## START Reading passage

Hi Al-Khattab,
No problem! I’m not sure if “Hybrid” is the correct term but the concept in this instance is pretty simple. I’ll base it assuming you’ve done the JetBot road following / collision avoidance examples.
Suppose we have two models resnet18_road_follow
, resnet18_collision_avoidance
. Each is defined as follows
model = torchvision.models.resnet18(pretrained=True)
model.fc = torch.nn.Linear(512, 2)
Each takes an image at 224x224 resolution and has 2 outputs: For collision avoidance these are [prob blocked, prob free]
and for road following [x, y]
of the target point.
The only difference is
- The loss function we use during training: For collision,we use cross entropy, for road following we use mean squared error
- The data provided during training: For collision we provide the class label (blocked, free), for road following we provide the target point x, y coordinates.
The architecture is identical, and a bulk of the model is likely used to compute natural image features which are shared for each task. We could then potentiall just create one model like this
model = torchvision.models.resnet18(pretrained=True)

## END Reading passage

What to work on:
a) In the forum reply, which loss function is used when training road following?
b) List every output that the forum reply gives for the collision avoidance and road following models.
c) Output the forum reply's text from "model.fc = torch.nn.Linear(512, 2)" up to and including "the target point.".

## START Entries provided

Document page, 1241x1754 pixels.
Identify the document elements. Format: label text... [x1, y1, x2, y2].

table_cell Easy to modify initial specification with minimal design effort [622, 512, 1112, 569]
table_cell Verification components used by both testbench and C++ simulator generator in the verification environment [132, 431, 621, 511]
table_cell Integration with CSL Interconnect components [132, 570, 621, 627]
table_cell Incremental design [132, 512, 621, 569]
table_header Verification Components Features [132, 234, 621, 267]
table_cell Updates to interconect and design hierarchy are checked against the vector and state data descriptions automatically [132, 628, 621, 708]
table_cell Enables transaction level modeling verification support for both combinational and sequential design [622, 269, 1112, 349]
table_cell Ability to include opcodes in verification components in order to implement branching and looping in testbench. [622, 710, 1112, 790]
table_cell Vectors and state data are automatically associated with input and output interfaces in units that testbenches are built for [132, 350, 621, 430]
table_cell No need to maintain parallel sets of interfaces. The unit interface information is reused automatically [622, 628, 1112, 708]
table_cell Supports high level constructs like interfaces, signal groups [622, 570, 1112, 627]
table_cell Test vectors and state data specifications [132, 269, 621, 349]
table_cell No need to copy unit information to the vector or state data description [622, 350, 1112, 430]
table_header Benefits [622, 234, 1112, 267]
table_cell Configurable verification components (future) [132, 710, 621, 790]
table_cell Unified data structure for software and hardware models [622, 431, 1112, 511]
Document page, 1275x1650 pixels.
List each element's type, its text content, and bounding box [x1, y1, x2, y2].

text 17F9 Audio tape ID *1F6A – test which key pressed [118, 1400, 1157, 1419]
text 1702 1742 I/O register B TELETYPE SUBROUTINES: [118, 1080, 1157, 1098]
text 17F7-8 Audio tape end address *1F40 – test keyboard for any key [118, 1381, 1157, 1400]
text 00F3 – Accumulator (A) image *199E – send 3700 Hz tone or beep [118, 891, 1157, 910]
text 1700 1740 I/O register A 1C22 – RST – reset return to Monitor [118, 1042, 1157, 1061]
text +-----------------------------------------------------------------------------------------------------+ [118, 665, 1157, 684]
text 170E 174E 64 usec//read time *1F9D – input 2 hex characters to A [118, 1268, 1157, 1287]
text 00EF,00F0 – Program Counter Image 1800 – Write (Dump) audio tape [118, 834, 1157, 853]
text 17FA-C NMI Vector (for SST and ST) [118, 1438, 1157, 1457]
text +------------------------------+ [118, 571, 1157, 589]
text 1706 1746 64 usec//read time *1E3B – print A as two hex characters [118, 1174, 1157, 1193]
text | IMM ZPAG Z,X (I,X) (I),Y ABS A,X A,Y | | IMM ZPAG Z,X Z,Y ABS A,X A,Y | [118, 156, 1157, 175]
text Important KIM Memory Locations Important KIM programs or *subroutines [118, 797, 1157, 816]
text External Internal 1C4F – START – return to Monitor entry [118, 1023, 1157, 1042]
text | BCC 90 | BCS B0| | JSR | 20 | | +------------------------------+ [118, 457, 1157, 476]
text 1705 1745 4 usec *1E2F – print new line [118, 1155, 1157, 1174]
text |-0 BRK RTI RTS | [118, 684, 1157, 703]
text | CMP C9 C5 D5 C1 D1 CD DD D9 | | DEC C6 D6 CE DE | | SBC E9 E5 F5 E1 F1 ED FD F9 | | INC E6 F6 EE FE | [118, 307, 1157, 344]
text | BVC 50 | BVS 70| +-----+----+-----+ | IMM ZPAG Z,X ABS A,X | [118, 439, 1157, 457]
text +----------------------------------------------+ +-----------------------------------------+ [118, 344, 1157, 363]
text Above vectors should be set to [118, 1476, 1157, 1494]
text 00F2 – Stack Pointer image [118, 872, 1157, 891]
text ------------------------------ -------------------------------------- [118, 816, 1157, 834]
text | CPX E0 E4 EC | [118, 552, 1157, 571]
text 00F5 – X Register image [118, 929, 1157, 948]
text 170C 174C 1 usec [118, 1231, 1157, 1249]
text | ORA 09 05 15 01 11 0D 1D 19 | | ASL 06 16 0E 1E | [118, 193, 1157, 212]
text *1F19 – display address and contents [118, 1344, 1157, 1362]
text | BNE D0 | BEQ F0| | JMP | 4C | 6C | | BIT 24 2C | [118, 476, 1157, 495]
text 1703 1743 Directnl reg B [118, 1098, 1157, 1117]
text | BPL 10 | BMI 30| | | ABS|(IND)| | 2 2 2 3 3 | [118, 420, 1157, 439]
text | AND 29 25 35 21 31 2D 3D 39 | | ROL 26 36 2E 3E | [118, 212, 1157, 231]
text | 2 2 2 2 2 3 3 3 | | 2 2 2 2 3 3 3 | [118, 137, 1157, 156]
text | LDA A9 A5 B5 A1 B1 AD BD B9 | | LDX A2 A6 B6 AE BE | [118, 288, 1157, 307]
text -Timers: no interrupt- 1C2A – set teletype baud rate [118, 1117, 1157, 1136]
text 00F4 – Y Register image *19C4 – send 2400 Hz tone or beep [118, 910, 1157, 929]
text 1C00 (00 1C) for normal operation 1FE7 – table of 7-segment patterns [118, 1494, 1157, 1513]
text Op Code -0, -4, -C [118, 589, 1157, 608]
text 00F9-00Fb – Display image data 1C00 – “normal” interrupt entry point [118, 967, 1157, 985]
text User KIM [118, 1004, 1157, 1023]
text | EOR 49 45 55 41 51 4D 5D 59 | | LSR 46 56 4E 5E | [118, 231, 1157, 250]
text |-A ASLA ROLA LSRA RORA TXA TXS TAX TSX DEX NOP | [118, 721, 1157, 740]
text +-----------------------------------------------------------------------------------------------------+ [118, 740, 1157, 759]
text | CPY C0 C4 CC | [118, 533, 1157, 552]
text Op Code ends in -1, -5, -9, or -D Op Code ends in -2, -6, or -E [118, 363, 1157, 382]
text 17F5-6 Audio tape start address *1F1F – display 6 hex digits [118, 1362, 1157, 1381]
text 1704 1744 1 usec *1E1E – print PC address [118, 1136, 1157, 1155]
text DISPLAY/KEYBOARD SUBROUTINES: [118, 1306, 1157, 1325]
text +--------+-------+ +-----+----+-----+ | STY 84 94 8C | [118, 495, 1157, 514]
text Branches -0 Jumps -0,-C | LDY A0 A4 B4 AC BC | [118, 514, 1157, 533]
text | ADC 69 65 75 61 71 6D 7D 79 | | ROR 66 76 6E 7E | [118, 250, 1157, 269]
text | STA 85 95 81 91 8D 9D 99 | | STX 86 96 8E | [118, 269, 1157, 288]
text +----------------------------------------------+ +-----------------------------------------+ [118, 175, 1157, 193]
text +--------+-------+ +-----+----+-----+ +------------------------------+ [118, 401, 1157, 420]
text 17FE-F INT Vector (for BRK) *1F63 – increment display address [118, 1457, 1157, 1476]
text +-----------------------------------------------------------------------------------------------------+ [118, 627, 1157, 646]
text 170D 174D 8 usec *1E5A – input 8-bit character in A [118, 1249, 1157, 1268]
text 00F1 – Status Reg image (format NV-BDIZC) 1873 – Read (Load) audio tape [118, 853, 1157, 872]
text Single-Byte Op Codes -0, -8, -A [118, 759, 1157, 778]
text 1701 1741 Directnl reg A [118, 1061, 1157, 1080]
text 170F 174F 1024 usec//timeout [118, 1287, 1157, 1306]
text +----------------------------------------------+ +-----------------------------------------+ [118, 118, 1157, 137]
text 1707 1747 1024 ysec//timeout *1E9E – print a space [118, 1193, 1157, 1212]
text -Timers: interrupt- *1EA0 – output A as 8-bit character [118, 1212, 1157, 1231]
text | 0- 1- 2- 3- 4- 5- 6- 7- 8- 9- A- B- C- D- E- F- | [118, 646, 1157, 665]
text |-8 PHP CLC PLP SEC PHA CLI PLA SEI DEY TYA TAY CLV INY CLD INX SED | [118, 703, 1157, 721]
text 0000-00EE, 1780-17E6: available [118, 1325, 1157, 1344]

## END Entries provided

Task-by-task solutions:
a) Mean squared error.

b) prob blocked, prob free, x, y

c)
model.fc = torch.nn.Linear(512, 2)
Each takes an image at 224x224 resolution and has 2 outputs: For collision avoidance these are [prob blocked, prob free]
and for road following [x, y]
of the target point.